▸ Exercise
Make an exact copy of each entry, leaving out every picture.

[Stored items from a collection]
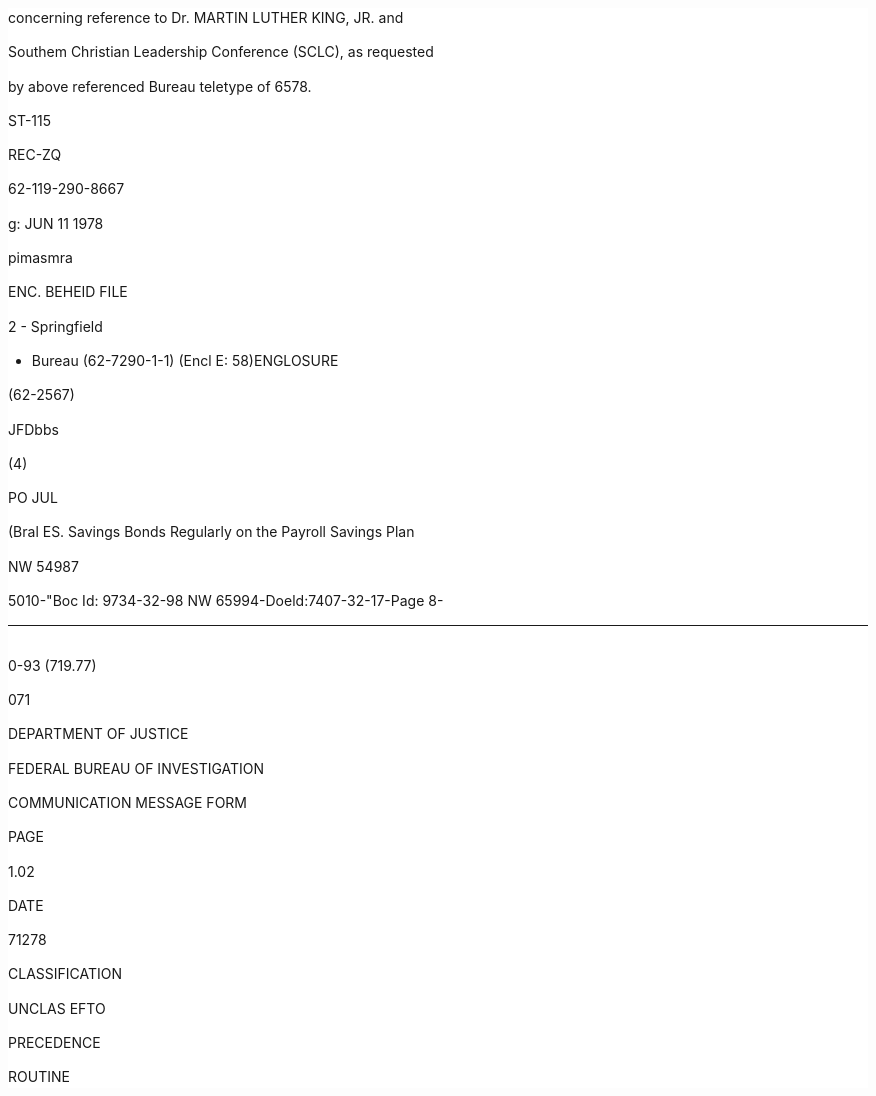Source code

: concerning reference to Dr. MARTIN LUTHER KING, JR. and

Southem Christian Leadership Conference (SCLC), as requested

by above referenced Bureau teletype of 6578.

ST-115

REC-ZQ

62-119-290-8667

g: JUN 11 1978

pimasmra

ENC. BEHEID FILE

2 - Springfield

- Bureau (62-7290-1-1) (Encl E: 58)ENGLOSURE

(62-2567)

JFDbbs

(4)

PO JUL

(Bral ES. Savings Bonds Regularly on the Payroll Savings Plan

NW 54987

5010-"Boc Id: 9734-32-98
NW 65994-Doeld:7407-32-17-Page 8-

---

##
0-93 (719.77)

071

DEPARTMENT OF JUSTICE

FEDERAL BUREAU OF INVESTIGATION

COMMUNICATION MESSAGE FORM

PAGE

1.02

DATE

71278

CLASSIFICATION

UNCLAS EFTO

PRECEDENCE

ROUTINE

▸ Task response
Source code

: concerning reference to Dr. MARTIN LUTHER KING, JR. and

Southem Christian Leadership Conference (SCLC), as requested

by above referenced Bureau teletype of 6578.

ST-115

REC-ZQ

62-119-290-8667

g: JUN 11 1978

pimasmra

ENC. BEHEID FILE

2 - Springfield

- Bureau (62-7290-1-1) (Encl E: 58)ENGLOSURE

(62-2567)

JFDbbs

(4)

PO JUL

(Bral ES. Savings Bonds Regularly on the Payroll Savings Plan

NW 54987

5010-"Boc Id: 9734-32-98
NW 65994-Doeld:7407-32-17-Page 8-

---

##
0-93 (719.77)

071

DEPARTMENT OF JUSTICE

FEDERAL BUREAU OF INVESTIGATION

COMMUNICATION MESSAGE FORM

PAGE

1.02

DATE

71278

CLASSIFICATION

UNCLAS EFTO

PRECEDENCE

ROUTINE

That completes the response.